LOS ANGELES -- Some of the hallmarks of "old age" -- baldness or fat deposits on the eyelids -- may be markers for increased risk of ischemic heart disease.
In a Danish cohort study patients' risk of myocardial infarction grew by 35% if they had fatty eyelid deposits, 11% if they had earlobe creases, and 40% for men with crown top baldness, Anne Tybjaerg-Hansen, MD, reported at the American Heart Association meeting.
Patients who presented three or four aging signs had a nearly 40% increased risk of ischemic heart disease (HR 1.39, 95% CI 1.20 to 1.61) and a nearly 60% increased risk of MI (HR 1.57, 95% CI 1.28 to 1.93), said Tybjaerg-Hansen, of the Copenhagen University Hospital in Denmark.
"Looking old for your age is a marker of poor cardiovascular health," she noted during the presentation, adding that patients presenting these signs of old age should engage in lifestyle change and that use of lipid-lowering therapy "should be intensified in these individuals."
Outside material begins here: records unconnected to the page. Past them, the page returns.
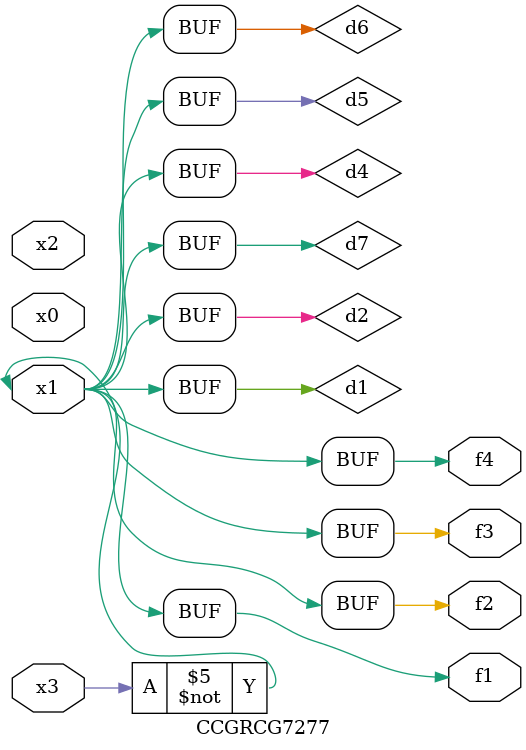
<source format=v>
module CCGRCG7277(
	input x0, x1, x2, x3,
	output f1, f2, f3, f4
);

	wire d1, d2, d3, d4, d5, d6, d7;

	not (d1, x3);
	buf (d2, x1);
	xnor (d3, d1, d2);
	nor (d4, d1);
	buf (d5, d1, d2);
	buf (d6, d4, d5);
	nand (d7, d4);
	assign f1 = d6;
	assign f2 = d7;
	assign f3 = d6;
	assign f4 = d6;
endmodule

</source>
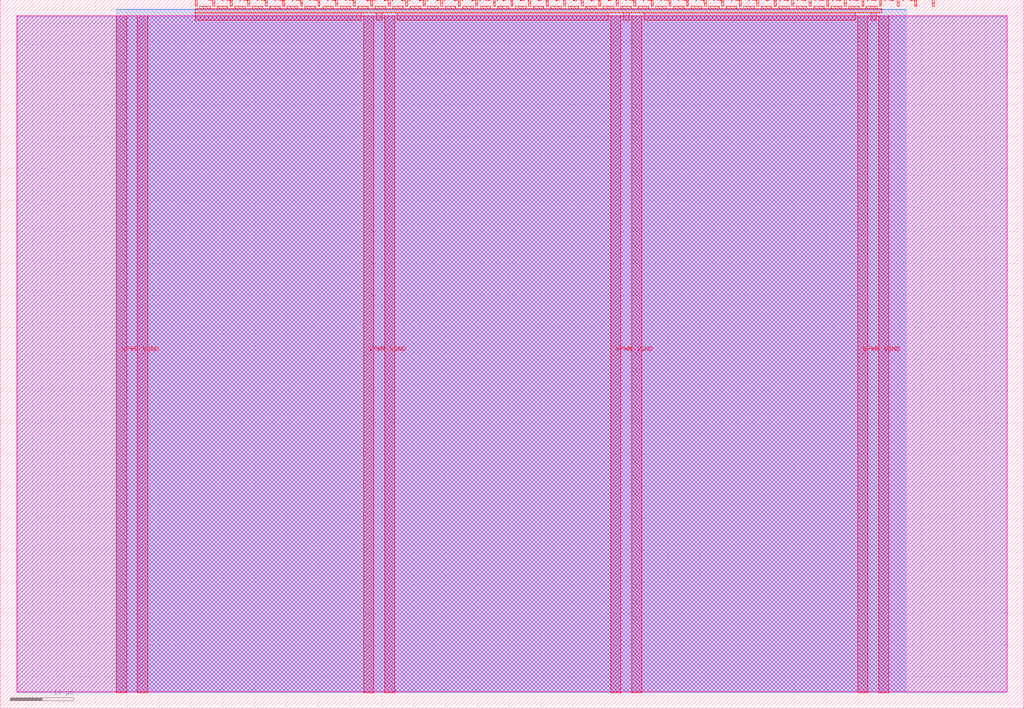
<source format=lef>
VERSION 5.7 ;
  NOWIREEXTENSIONATPIN ON ;
  DIVIDERCHAR "/" ;
  BUSBITCHARS "[]" ;
MACRO tt_um_wokwi_413919397651523585
  CLASS BLOCK ;
  FOREIGN tt_um_wokwi_413919397651523585 ;
  ORIGIN 0.000 0.000 ;
  SIZE 161.000 BY 111.520 ;
  PIN VGND
    DIRECTION INOUT ;
    USE GROUND ;
    PORT
      LAYER met4 ;
        RECT 21.580 2.480 23.180 109.040 ;
    END
    PORT
      LAYER met4 ;
        RECT 60.450 2.480 62.050 109.040 ;
    END
    PORT
      LAYER met4 ;
        RECT 99.320 2.480 100.920 109.040 ;
    END
    PORT
      LAYER met4 ;
        RECT 138.190 2.480 139.790 109.040 ;
    END
  END VGND
  PIN VPWR
    DIRECTION INOUT ;
    USE POWER ;
    PORT
      LAYER met4 ;
        RECT 18.280 2.480 19.880 109.040 ;
    END
    PORT
      LAYER met4 ;
        RECT 57.150 2.480 58.750 109.040 ;
    END
    PORT
      LAYER met4 ;
        RECT 96.020 2.480 97.620 109.040 ;
    END
    PORT
      LAYER met4 ;
        RECT 134.890 2.480 136.490 109.040 ;
    END
  END VPWR
  PIN clk
    DIRECTION INPUT ;
    USE SIGNAL ;
    PORT
      LAYER met4 ;
        RECT 143.830 110.520 144.130 111.520 ;
    END
  END clk
  PIN ena
    DIRECTION INPUT ;
    USE SIGNAL ;
    PORT
      LAYER met4 ;
        RECT 146.590 110.520 146.890 111.520 ;
    END
  END ena
  PIN rst_n
    DIRECTION INPUT ;
    USE SIGNAL ;
    PORT
      LAYER met4 ;
        RECT 141.070 110.520 141.370 111.520 ;
    END
  END rst_n
  PIN ui_in[0]
    DIRECTION INPUT ;
    USE SIGNAL ;
    ANTENNAGATEAREA 0.196500 ;
    PORT
      LAYER met4 ;
        RECT 138.310 110.520 138.610 111.520 ;
    END
  END ui_in[0]
  PIN ui_in[1]
    DIRECTION INPUT ;
    USE SIGNAL ;
    ANTENNAGATEAREA 0.196500 ;
    PORT
      LAYER met4 ;
        RECT 135.550 110.520 135.850 111.520 ;
    END
  END ui_in[1]
  PIN ui_in[2]
    DIRECTION INPUT ;
    USE SIGNAL ;
    ANTENNAGATEAREA 0.196500 ;
    PORT
      LAYER met4 ;
        RECT 132.790 110.520 133.090 111.520 ;
    END
  END ui_in[2]
  PIN ui_in[3]
    DIRECTION INPUT ;
    USE SIGNAL ;
    PORT
      LAYER met4 ;
        RECT 130.030 110.520 130.330 111.520 ;
    END
  END ui_in[3]
  PIN ui_in[4]
    DIRECTION INPUT ;
    USE SIGNAL ;
    PORT
      LAYER met4 ;
        RECT 127.270 110.520 127.570 111.520 ;
    END
  END ui_in[4]
  PIN ui_in[5]
    DIRECTION INPUT ;
    USE SIGNAL ;
    PORT
      LAYER met4 ;
        RECT 124.510 110.520 124.810 111.520 ;
    END
  END ui_in[5]
  PIN ui_in[6]
    DIRECTION INPUT ;
    USE SIGNAL ;
    PORT
      LAYER met4 ;
        RECT 121.750 110.520 122.050 111.520 ;
    END
  END ui_in[6]
  PIN ui_in[7]
    DIRECTION INPUT ;
    USE SIGNAL ;
    PORT
      LAYER met4 ;
        RECT 118.990 110.520 119.290 111.520 ;
    END
  END ui_in[7]
  PIN uio_in[0]
    DIRECTION INPUT ;
    USE SIGNAL ;
    PORT
      LAYER met4 ;
        RECT 116.230 110.520 116.530 111.520 ;
    END
  END uio_in[0]
  PIN uio_in[1]
    DIRECTION INPUT ;
    USE SIGNAL ;
    PORT
      LAYER met4 ;
        RECT 113.470 110.520 113.770 111.520 ;
    END
  END uio_in[1]
  PIN uio_in[2]
    DIRECTION INPUT ;
    USE SIGNAL ;
    PORT
      LAYER met4 ;
        RECT 110.710 110.520 111.010 111.520 ;
    END
  END uio_in[2]
  PIN uio_in[3]
    DIRECTION INPUT ;
    USE SIGNAL ;
    PORT
      LAYER met4 ;
        RECT 107.950 110.520 108.250 111.520 ;
    END
  END uio_in[3]
  PIN uio_in[4]
    DIRECTION INPUT ;
    USE SIGNAL ;
    PORT
      LAYER met4 ;
        RECT 105.190 110.520 105.490 111.520 ;
    END
  END uio_in[4]
  PIN uio_in[5]
    DIRECTION INPUT ;
    USE SIGNAL ;
    PORT
      LAYER met4 ;
        RECT 102.430 110.520 102.730 111.520 ;
    END
  END uio_in[5]
  PIN uio_in[6]
    DIRECTION INPUT ;
    USE SIGNAL ;
    PORT
      LAYER met4 ;
        RECT 99.670 110.520 99.970 111.520 ;
    END
  END uio_in[6]
  PIN uio_in[7]
    DIRECTION INPUT ;
    USE SIGNAL ;
    PORT
      LAYER met4 ;
        RECT 96.910 110.520 97.210 111.520 ;
    END
  END uio_in[7]
  PIN uio_oe[0]
    DIRECTION OUTPUT ;
    USE SIGNAL ;
    PORT
      LAYER met4 ;
        RECT 49.990 110.520 50.290 111.520 ;
    END
  END uio_oe[0]
  PIN uio_oe[1]
    DIRECTION OUTPUT ;
    USE SIGNAL ;
    PORT
      LAYER met4 ;
        RECT 47.230 110.520 47.530 111.520 ;
    END
  END uio_oe[1]
  PIN uio_oe[2]
    DIRECTION OUTPUT ;
    USE SIGNAL ;
    PORT
      LAYER met4 ;
        RECT 44.470 110.520 44.770 111.520 ;
    END
  END uio_oe[2]
  PIN uio_oe[3]
    DIRECTION OUTPUT ;
    USE SIGNAL ;
    PORT
      LAYER met4 ;
        RECT 41.710 110.520 42.010 111.520 ;
    END
  END uio_oe[3]
  PIN uio_oe[4]
    DIRECTION OUTPUT ;
    USE SIGNAL ;
    PORT
      LAYER met4 ;
        RECT 38.950 110.520 39.250 111.520 ;
    END
  END uio_oe[4]
  PIN uio_oe[5]
    DIRECTION OUTPUT ;
    USE SIGNAL ;
    PORT
      LAYER met4 ;
        RECT 36.190 110.520 36.490 111.520 ;
    END
  END uio_oe[5]
  PIN uio_oe[6]
    DIRECTION OUTPUT ;
    USE SIGNAL ;
    PORT
      LAYER met4 ;
        RECT 33.430 110.520 33.730 111.520 ;
    END
  END uio_oe[6]
  PIN uio_oe[7]
    DIRECTION OUTPUT ;
    USE SIGNAL ;
    PORT
      LAYER met4 ;
        RECT 30.670 110.520 30.970 111.520 ;
    END
  END uio_oe[7]
  PIN uio_out[0]
    DIRECTION OUTPUT ;
    USE SIGNAL ;
    PORT
      LAYER met4 ;
        RECT 72.070 110.520 72.370 111.520 ;
    END
  END uio_out[0]
  PIN uio_out[1]
    DIRECTION OUTPUT ;
    USE SIGNAL ;
    PORT
      LAYER met4 ;
        RECT 69.310 110.520 69.610 111.520 ;
    END
  END uio_out[1]
  PIN uio_out[2]
    DIRECTION OUTPUT ;
    USE SIGNAL ;
    PORT
      LAYER met4 ;
        RECT 66.550 110.520 66.850 111.520 ;
    END
  END uio_out[2]
  PIN uio_out[3]
    DIRECTION OUTPUT ;
    USE SIGNAL ;
    PORT
      LAYER met4 ;
        RECT 63.790 110.520 64.090 111.520 ;
    END
  END uio_out[3]
  PIN uio_out[4]
    DIRECTION OUTPUT ;
    USE SIGNAL ;
    PORT
      LAYER met4 ;
        RECT 61.030 110.520 61.330 111.520 ;
    END
  END uio_out[4]
  PIN uio_out[5]
    DIRECTION OUTPUT ;
    USE SIGNAL ;
    PORT
      LAYER met4 ;
        RECT 58.270 110.520 58.570 111.520 ;
    END
  END uio_out[5]
  PIN uio_out[6]
    DIRECTION OUTPUT ;
    USE SIGNAL ;
    PORT
      LAYER met4 ;
        RECT 55.510 110.520 55.810 111.520 ;
    END
  END uio_out[6]
  PIN uio_out[7]
    DIRECTION OUTPUT ;
    USE SIGNAL ;
    PORT
      LAYER met4 ;
        RECT 52.750 110.520 53.050 111.520 ;
    END
  END uio_out[7]
  PIN uo_out[0]
    DIRECTION OUTPUT ;
    USE SIGNAL ;
    ANTENNADIFFAREA 0.445500 ;
    PORT
      LAYER met4 ;
        RECT 94.150 110.520 94.450 111.520 ;
    END
  END uo_out[0]
  PIN uo_out[1]
    DIRECTION OUTPUT ;
    USE SIGNAL ;
    PORT
      LAYER met4 ;
        RECT 91.390 110.520 91.690 111.520 ;
    END
  END uo_out[1]
  PIN uo_out[2]
    DIRECTION OUTPUT ;
    USE SIGNAL ;
    PORT
      LAYER met4 ;
        RECT 88.630 110.520 88.930 111.520 ;
    END
  END uo_out[2]
  PIN uo_out[3]
    DIRECTION OUTPUT ;
    USE SIGNAL ;
    PORT
      LAYER met4 ;
        RECT 85.870 110.520 86.170 111.520 ;
    END
  END uo_out[3]
  PIN uo_out[4]
    DIRECTION OUTPUT ;
    USE SIGNAL ;
    PORT
      LAYER met4 ;
        RECT 83.110 110.520 83.410 111.520 ;
    END
  END uo_out[4]
  PIN uo_out[5]
    DIRECTION OUTPUT ;
    USE SIGNAL ;
    ANTENNADIFFAREA 0.445500 ;
    PORT
      LAYER met4 ;
        RECT 80.350 110.520 80.650 111.520 ;
    END
  END uo_out[5]
  PIN uo_out[6]
    DIRECTION OUTPUT ;
    USE SIGNAL ;
    PORT
      LAYER met4 ;
        RECT 77.590 110.520 77.890 111.520 ;
    END
  END uo_out[6]
  PIN uo_out[7]
    DIRECTION OUTPUT ;
    USE SIGNAL ;
    PORT
      LAYER met4 ;
        RECT 74.830 110.520 75.130 111.520 ;
    END
  END uo_out[7]
  OBS
      LAYER nwell ;
        RECT 2.570 2.635 158.430 108.990 ;
      LAYER li1 ;
        RECT 2.760 2.635 158.240 108.885 ;
      LAYER met1 ;
        RECT 2.760 2.480 158.240 109.040 ;
      LAYER met2 ;
        RECT 18.310 2.535 142.510 110.005 ;
      LAYER met3 ;
        RECT 18.290 2.555 142.535 109.985 ;
      LAYER met4 ;
        RECT 31.370 110.120 33.030 110.520 ;
        RECT 34.130 110.120 35.790 110.520 ;
        RECT 36.890 110.120 38.550 110.520 ;
        RECT 39.650 110.120 41.310 110.520 ;
        RECT 42.410 110.120 44.070 110.520 ;
        RECT 45.170 110.120 46.830 110.520 ;
        RECT 47.930 110.120 49.590 110.520 ;
        RECT 50.690 110.120 52.350 110.520 ;
        RECT 53.450 110.120 55.110 110.520 ;
        RECT 56.210 110.120 57.870 110.520 ;
        RECT 58.970 110.120 60.630 110.520 ;
        RECT 61.730 110.120 63.390 110.520 ;
        RECT 64.490 110.120 66.150 110.520 ;
        RECT 67.250 110.120 68.910 110.520 ;
        RECT 70.010 110.120 71.670 110.520 ;
        RECT 72.770 110.120 74.430 110.520 ;
        RECT 75.530 110.120 77.190 110.520 ;
        RECT 78.290 110.120 79.950 110.520 ;
        RECT 81.050 110.120 82.710 110.520 ;
        RECT 83.810 110.120 85.470 110.520 ;
        RECT 86.570 110.120 88.230 110.520 ;
        RECT 89.330 110.120 90.990 110.520 ;
        RECT 92.090 110.120 93.750 110.520 ;
        RECT 94.850 110.120 96.510 110.520 ;
        RECT 97.610 110.120 99.270 110.520 ;
        RECT 100.370 110.120 102.030 110.520 ;
        RECT 103.130 110.120 104.790 110.520 ;
        RECT 105.890 110.120 107.550 110.520 ;
        RECT 108.650 110.120 110.310 110.520 ;
        RECT 111.410 110.120 113.070 110.520 ;
        RECT 114.170 110.120 115.830 110.520 ;
        RECT 116.930 110.120 118.590 110.520 ;
        RECT 119.690 110.120 121.350 110.520 ;
        RECT 122.450 110.120 124.110 110.520 ;
        RECT 125.210 110.120 126.870 110.520 ;
        RECT 127.970 110.120 129.630 110.520 ;
        RECT 130.730 110.120 132.390 110.520 ;
        RECT 133.490 110.120 135.150 110.520 ;
        RECT 136.250 110.120 137.910 110.520 ;
        RECT 30.655 109.440 138.625 110.120 ;
        RECT 30.655 108.295 56.750 109.440 ;
        RECT 59.150 108.295 60.050 109.440 ;
        RECT 62.450 108.295 95.620 109.440 ;
        RECT 98.020 108.295 98.920 109.440 ;
        RECT 101.320 108.295 134.490 109.440 ;
        RECT 136.890 108.295 137.790 109.440 ;
  END
END tt_um_wokwi_413919397651523585
END LIBRARY


</source>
Session moderator Kathy Magliato, MD, of St. John's Medical Center in Santa Monica, Calif., noted that healthcare professionals need to visually inspect their patients.
"We need to really look at them," she said, adding that "I think doctors are sometimes so rushed to put on a blood pressure cuff and get a stethoscope on your chest that sometimes we forget to sit back and look at these visible signs of aging."
Tybjaerg-Hansen and colleagues analyzed aging signs in 10,885 participants, ages 40 and older, sampled from the general Danish population and followed for 35 years until the development of ischemic heart disease or MI. A majority of the sample were men (55%).
At baseline, participants were checked for visual signs of aging, including baldness, greying hair, wrinkles, earlobe creasing, fatty deposits around the eyelid (xanthelasmata), and lightening of the cornea. Prevalence of these conditions included:
- 69% had frontoparietal baldness
- 36% had crown top baldness
- 31% had earlobe crease
- 6% had fatty eyelid deposits
However, she noted that risks grew significantly the more symptoms a patient presented (P<0.0001), with a greater than 50% increased risk among patients with three or four aging signs, and independent of other cardiovascular risk factors.
These factors "reflect your biological age" rather than one's chronological age and were a good marker of poor cardiovascular health, she said.
She noted that the study was made up entirely of white Danish individuals and that its results may not be generalizable to other populations.
The authors declared no conflicts of interest.
Primary source: American Heart Association
Source reference:
Tybjaerg-Hansen A, et al "Aging signs predict risk of ischemic vascular disease independent of chronological age" AHA 2012; Abstract 15333.